__TEXT UNDER STUDY__:
Okkervil River

Nostalgia is a warm, fuzzy place. It’s hanging out with your childhood friends on your stoop, swimming in the lake in the summer, falling in love for the first time as a teenager.

It’s also a craven, fleeting feeling — a way to escape the messiness and imperfections of the present in favor of a stilted reality that exists only in one’s imagination.

Those contrasting dichotomies are what Will Sheff — the creative force behind Okkervil River — has been grappling with over the course of his past two albums. In 2013, he released The Silver Gymnasium, a wistful, cherubic journey through his childhood in New Hampshire. Okkervil River's latest album, this year’s boundless, bold, and iconoclastic Away, is a look at the failures, disappointments and moments of great beauty that permeate the unpredictable present-day.

The Silver Gymnasium — which I’m tremendously proud of — is like this happy record, but it comes in a certain level from a bad place,” said the 38-year-old Sheff, who will perform with Okkervil River at The Independent on October 5. “This is something I’ve dealt a lot with in the past — something makes me sad, and I try to exorcise that, and the bigger the demon, the more elaborate the exorcism. Nostalgia became a really big demon to me — it’s a flight from the presence around us mdash; and making The Silver Gymnasium  was my effort to exorcise that, which I think did. I felt like, at the end of all that, I was ready to deal with the present.”

Away is Sheff’s most prescient album — a recording bravely confronting the incongruities and lack of resolution that is life. The album was made with an entirely different band from the group that constituted The Silver Gymnasium recordings, as Sheff opted to completely rebuild his creative vehicle. When the new album was announced back in May, Sheff accompanied it with a mini-manifesto, explaining that it was made during a time of great transition and confusion for him. Former members of his band had moved away, he lost relationships with music industry types, and he was shuffling between homes.

__SUPPLIED ENTRIES__:

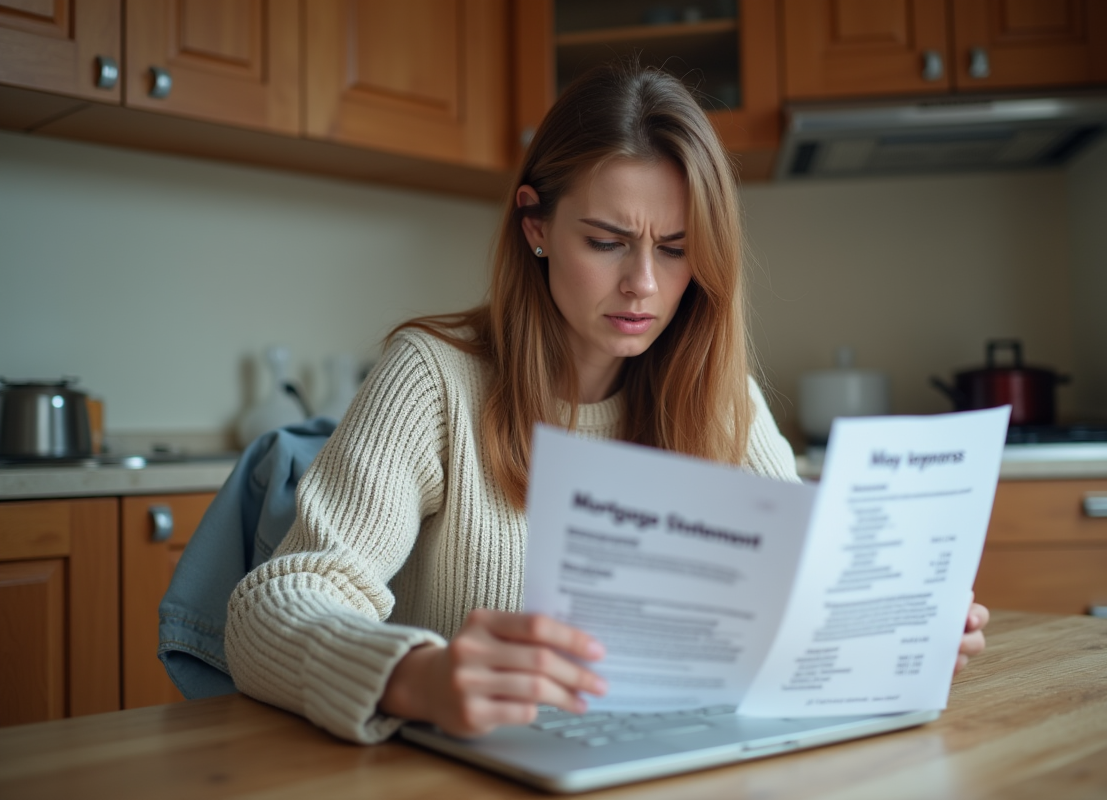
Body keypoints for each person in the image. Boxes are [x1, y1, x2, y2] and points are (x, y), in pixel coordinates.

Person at [225, 61, 989, 745]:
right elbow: (270, 611)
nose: (643, 287)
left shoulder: (721, 397)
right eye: (606, 240)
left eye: (676, 247)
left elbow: (800, 609)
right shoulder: (434, 381)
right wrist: (416, 677)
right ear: (536, 226)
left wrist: (891, 629)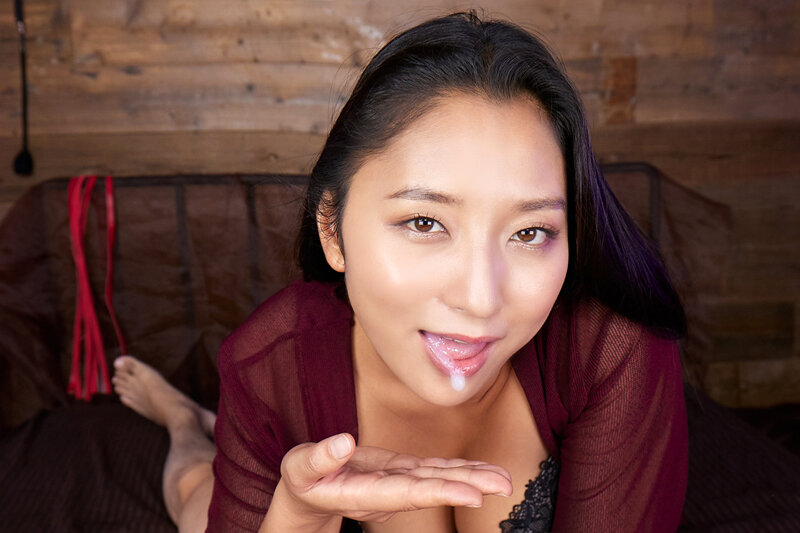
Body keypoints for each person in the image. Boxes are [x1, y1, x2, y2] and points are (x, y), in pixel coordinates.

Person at [113, 11, 688, 533]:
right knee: (193, 494)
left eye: (529, 232)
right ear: (332, 231)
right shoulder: (268, 366)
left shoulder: (610, 350)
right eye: (423, 223)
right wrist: (299, 517)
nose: (481, 299)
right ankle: (183, 423)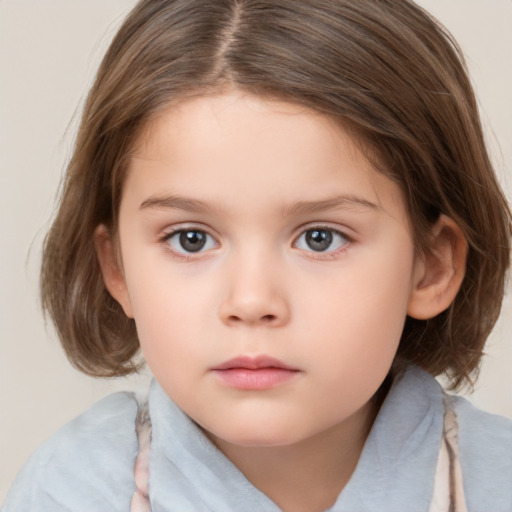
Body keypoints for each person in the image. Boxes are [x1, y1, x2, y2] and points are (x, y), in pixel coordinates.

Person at [2, 0, 511, 510]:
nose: (251, 301)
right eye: (191, 239)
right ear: (118, 269)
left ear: (432, 266)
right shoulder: (72, 491)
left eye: (320, 238)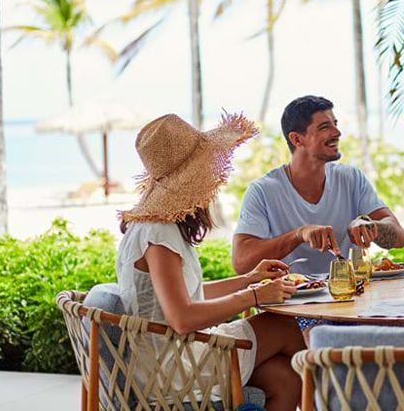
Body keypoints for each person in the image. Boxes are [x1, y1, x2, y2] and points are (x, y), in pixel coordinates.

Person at [116, 113, 306, 409]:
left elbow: (189, 295)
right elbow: (182, 318)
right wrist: (254, 296)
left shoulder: (153, 227)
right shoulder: (158, 233)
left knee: (285, 379)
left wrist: (248, 279)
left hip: (175, 356)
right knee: (287, 328)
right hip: (171, 368)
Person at [232, 95, 404, 275]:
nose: (337, 133)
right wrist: (299, 234)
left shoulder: (351, 178)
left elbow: (400, 238)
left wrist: (370, 226)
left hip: (345, 293)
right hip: (289, 298)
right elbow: (241, 263)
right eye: (325, 127)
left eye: (335, 124)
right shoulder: (262, 191)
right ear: (297, 139)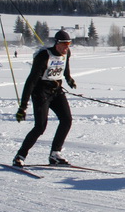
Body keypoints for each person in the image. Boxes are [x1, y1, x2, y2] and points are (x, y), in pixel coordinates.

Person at [12, 30, 77, 167]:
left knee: (67, 120)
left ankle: (55, 154)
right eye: (64, 44)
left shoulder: (66, 53)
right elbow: (31, 81)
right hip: (41, 92)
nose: (67, 47)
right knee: (40, 127)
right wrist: (22, 107)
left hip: (56, 91)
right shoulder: (43, 56)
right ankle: (20, 156)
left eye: (69, 44)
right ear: (57, 43)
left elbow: (65, 67)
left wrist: (69, 78)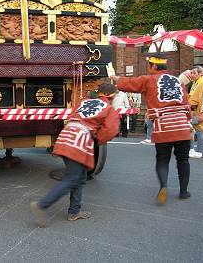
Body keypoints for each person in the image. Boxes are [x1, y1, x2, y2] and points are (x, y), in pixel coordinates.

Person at [30, 83, 120, 227]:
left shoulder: (83, 102)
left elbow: (72, 116)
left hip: (67, 135)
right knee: (73, 178)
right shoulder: (109, 109)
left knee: (80, 176)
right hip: (79, 141)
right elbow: (110, 130)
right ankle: (42, 205)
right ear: (112, 96)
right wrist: (98, 137)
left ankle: (74, 211)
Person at [110, 53, 192, 204]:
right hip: (182, 125)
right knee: (183, 160)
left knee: (162, 160)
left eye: (149, 66)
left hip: (164, 126)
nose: (148, 69)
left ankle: (163, 186)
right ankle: (183, 191)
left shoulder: (149, 80)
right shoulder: (178, 81)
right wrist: (188, 121)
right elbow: (186, 104)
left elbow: (130, 83)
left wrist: (115, 78)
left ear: (154, 66)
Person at [188, 66, 203, 159]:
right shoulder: (195, 83)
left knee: (200, 131)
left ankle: (199, 151)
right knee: (189, 130)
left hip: (199, 111)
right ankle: (191, 149)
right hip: (192, 110)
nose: (192, 74)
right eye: (191, 73)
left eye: (194, 73)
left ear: (200, 73)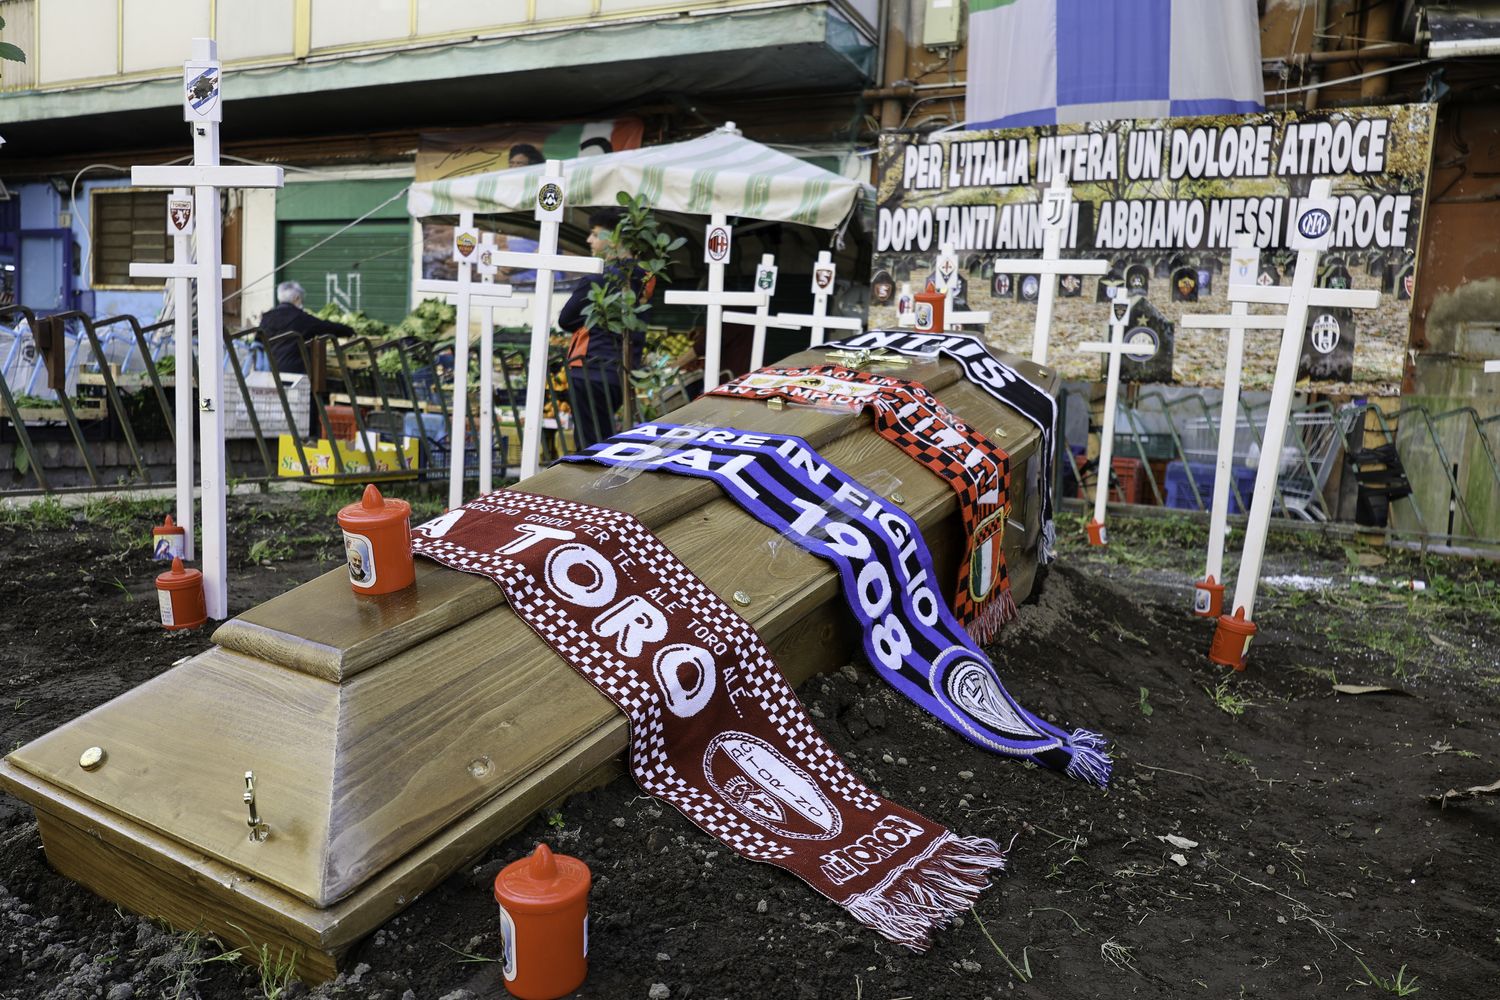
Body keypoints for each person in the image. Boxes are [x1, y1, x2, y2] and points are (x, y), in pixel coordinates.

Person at [556, 208, 656, 449]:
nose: (589, 240)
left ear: (613, 238)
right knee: (605, 438)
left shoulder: (596, 279)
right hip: (622, 370)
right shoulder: (646, 277)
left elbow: (566, 320)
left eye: (595, 234)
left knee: (591, 445)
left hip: (590, 367)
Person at [256, 281, 356, 374]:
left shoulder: (266, 317)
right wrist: (349, 331)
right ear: (296, 298)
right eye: (301, 299)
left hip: (269, 371)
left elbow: (258, 341)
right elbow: (326, 327)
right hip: (295, 372)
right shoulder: (301, 318)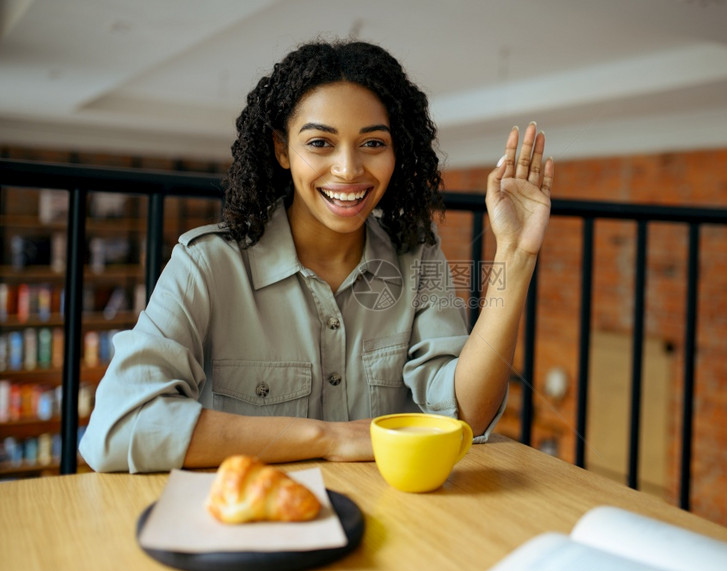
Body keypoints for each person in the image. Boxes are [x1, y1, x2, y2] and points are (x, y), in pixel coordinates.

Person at [78, 39, 552, 473]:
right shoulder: (207, 265)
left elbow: (464, 414)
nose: (349, 169)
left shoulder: (417, 257)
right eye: (320, 143)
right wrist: (326, 438)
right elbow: (118, 428)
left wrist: (515, 254)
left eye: (373, 143)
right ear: (283, 149)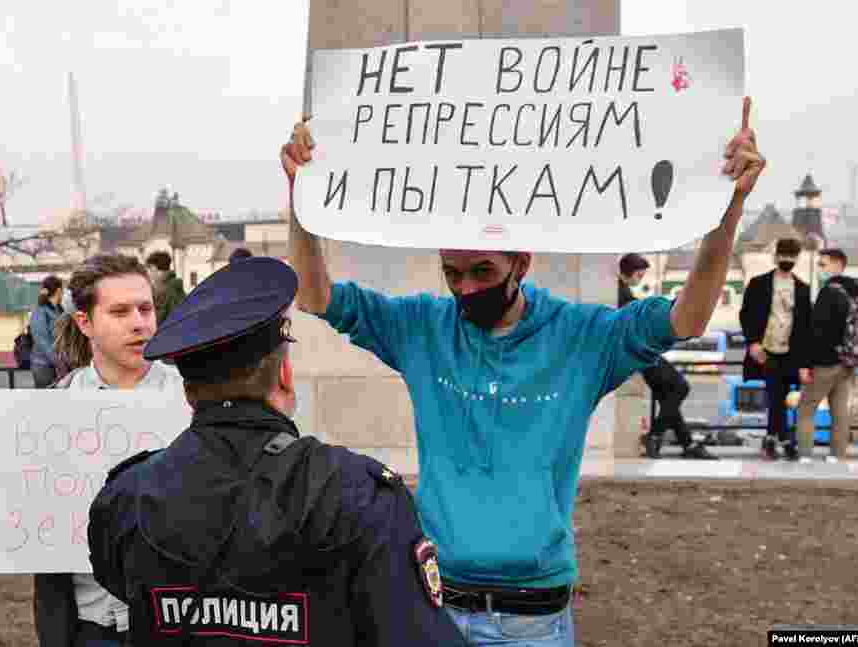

__PROBLEMS TO WORK ON__:
A) Translate this sentence from the Okkervil River article into Spanish: "The album was made with an entirely different band from the group that constituted The Silver Gymnasium recordings, as Sheff opted to completely rebuild his creative vehicle."
B) Duplicate the passage of the Okkervil River article from "Nostalgia is a" to "as a teenager.".

__WRITTEN ANSWERS__:
A) El álbum se hizo con una banda completamente distinta del grupo que conformó las grabaciones de The Silver Gymnasium, ya que Sheff decidió reconstruir por completo su vehículo creativo.

B)
Nostalgia is a warm, fuzzy place. It’s hanging out with your childhood friends on your stoop, swimming in the lake in the summer, falling in love for the first time as a teenager.